Information given:
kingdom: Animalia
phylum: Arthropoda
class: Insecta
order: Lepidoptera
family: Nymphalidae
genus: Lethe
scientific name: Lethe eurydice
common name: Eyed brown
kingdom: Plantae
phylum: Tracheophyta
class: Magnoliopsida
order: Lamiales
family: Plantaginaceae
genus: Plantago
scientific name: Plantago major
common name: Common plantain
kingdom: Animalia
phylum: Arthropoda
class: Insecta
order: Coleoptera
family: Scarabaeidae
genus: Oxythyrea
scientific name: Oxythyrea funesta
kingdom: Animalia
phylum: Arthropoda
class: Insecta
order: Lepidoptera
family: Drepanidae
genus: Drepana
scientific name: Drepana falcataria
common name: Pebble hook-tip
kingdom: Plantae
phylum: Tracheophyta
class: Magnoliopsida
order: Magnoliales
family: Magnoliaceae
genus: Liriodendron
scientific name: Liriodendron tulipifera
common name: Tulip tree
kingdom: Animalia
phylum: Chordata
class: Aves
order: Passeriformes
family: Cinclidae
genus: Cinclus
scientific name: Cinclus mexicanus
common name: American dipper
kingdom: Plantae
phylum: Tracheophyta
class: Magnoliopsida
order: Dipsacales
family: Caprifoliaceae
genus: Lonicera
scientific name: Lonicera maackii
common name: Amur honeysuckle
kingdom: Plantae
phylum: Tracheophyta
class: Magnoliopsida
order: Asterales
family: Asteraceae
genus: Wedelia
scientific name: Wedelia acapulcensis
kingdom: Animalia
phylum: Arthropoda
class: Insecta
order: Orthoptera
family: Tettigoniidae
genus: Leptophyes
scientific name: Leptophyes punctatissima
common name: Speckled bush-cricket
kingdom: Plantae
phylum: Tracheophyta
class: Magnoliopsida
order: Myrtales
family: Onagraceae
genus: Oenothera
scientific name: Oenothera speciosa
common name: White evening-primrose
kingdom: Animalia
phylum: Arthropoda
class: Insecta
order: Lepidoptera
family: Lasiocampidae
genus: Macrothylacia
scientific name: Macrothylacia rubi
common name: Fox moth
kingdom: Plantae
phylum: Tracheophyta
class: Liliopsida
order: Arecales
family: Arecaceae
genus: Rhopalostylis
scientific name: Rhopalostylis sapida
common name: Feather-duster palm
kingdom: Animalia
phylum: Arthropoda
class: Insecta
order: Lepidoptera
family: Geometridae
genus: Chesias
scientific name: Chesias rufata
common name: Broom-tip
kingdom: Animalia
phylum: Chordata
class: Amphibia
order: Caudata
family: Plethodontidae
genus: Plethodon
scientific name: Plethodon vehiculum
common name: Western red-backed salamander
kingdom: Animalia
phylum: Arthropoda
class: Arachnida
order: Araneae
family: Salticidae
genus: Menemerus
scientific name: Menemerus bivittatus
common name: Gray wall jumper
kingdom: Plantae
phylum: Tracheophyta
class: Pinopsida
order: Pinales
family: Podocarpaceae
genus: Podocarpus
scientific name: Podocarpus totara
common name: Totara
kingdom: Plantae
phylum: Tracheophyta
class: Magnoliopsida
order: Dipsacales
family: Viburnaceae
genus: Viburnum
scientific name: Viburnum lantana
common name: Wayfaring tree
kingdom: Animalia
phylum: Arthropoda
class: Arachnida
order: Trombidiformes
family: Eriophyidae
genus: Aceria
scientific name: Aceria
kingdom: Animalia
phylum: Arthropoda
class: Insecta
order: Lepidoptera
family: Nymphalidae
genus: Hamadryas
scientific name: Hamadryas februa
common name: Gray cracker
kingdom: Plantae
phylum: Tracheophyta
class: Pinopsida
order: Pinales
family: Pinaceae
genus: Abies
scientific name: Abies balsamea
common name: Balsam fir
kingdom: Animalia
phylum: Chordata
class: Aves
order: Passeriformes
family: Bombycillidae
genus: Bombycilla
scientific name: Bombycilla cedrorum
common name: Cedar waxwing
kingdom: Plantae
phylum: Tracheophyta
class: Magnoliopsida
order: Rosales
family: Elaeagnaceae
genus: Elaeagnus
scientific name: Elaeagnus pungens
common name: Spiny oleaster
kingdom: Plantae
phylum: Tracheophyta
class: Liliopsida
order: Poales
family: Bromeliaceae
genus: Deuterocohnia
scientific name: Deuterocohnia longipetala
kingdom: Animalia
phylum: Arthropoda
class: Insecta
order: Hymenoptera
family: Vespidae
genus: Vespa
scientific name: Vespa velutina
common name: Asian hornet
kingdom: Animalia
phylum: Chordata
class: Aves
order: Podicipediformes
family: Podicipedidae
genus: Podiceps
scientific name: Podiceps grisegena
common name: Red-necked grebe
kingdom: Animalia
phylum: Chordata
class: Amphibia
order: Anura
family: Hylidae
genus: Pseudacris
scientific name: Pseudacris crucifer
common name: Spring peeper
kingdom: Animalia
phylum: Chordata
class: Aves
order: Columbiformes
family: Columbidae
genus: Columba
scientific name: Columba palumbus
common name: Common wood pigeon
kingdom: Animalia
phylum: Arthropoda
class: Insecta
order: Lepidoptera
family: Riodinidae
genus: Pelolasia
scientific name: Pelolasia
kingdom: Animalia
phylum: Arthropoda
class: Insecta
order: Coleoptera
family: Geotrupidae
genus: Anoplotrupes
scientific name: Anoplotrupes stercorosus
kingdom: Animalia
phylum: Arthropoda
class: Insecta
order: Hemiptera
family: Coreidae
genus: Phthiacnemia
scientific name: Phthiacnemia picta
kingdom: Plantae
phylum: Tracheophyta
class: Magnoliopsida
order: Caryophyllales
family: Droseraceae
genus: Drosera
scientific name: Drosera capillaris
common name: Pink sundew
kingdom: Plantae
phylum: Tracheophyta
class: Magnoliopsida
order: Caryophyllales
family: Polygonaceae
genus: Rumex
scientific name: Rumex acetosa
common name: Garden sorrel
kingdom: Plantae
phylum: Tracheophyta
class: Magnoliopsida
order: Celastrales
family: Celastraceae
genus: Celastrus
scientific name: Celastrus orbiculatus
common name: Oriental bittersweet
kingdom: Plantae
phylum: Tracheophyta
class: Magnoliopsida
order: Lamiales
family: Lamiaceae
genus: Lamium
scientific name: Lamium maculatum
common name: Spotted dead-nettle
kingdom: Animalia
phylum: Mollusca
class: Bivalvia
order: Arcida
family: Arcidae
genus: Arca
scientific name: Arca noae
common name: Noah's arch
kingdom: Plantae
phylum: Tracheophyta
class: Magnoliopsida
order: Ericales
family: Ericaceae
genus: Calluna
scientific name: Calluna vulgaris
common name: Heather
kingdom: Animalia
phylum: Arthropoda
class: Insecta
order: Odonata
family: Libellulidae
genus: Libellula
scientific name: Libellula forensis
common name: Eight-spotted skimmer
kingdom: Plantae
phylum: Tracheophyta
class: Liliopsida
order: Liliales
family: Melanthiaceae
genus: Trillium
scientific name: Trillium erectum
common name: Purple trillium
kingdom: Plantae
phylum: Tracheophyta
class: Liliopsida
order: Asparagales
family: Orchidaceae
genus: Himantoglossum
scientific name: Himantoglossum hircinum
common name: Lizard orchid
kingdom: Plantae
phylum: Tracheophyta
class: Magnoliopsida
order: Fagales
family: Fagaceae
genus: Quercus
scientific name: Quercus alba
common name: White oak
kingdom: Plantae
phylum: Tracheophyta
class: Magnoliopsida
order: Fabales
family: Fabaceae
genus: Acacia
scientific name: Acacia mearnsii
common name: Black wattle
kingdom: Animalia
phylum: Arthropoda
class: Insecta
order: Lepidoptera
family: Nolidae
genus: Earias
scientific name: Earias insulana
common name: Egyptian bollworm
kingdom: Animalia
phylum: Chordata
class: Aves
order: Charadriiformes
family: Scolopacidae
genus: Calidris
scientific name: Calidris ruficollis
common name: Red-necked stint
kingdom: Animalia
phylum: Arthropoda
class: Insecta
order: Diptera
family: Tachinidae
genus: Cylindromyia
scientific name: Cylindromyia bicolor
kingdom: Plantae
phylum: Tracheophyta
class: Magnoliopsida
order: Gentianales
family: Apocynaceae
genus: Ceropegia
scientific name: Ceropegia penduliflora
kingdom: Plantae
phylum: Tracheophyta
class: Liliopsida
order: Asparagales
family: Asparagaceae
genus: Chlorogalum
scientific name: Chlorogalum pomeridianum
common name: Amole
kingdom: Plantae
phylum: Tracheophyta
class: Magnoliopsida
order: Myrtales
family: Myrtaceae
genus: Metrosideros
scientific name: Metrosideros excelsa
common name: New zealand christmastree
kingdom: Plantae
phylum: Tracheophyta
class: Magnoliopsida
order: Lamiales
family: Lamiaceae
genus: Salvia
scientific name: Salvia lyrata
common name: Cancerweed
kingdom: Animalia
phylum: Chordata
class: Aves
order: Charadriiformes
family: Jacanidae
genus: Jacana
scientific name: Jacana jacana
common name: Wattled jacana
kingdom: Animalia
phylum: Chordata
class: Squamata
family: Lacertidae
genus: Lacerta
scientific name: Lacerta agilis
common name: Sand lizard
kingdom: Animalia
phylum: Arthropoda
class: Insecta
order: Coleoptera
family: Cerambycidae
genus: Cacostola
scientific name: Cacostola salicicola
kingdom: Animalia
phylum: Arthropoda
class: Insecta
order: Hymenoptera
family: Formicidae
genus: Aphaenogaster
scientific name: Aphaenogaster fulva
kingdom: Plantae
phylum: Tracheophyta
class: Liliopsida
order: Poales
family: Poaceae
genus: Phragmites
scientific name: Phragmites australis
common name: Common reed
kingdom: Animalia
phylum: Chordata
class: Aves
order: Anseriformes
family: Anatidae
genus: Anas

Directions for this task:
Reproduce word for word the lines of the records from the one containing "order: Gentianales" up to and including the one containing "scientific name: Metrosideros excelsa".

Task result:
order: Gentianales
family: Apocynaceae
genus: Ceropegia
scientific name: Ceropegia penduliflora
kingdom: Plantae
phylum: Tracheophyta
class: Liliopsida
order: Asparagales
family: Asparagaceae
genus: Chlorogalum
scientific name: Chlorogalum pomeridianum
common name: Amole
kingdom: Plantae
phylum: Tracheophyta
class: Magnoliopsida
order: Myrtales
family: Myrtaceae
genus: Metrosideros
scientific name: Metrosideros excelsa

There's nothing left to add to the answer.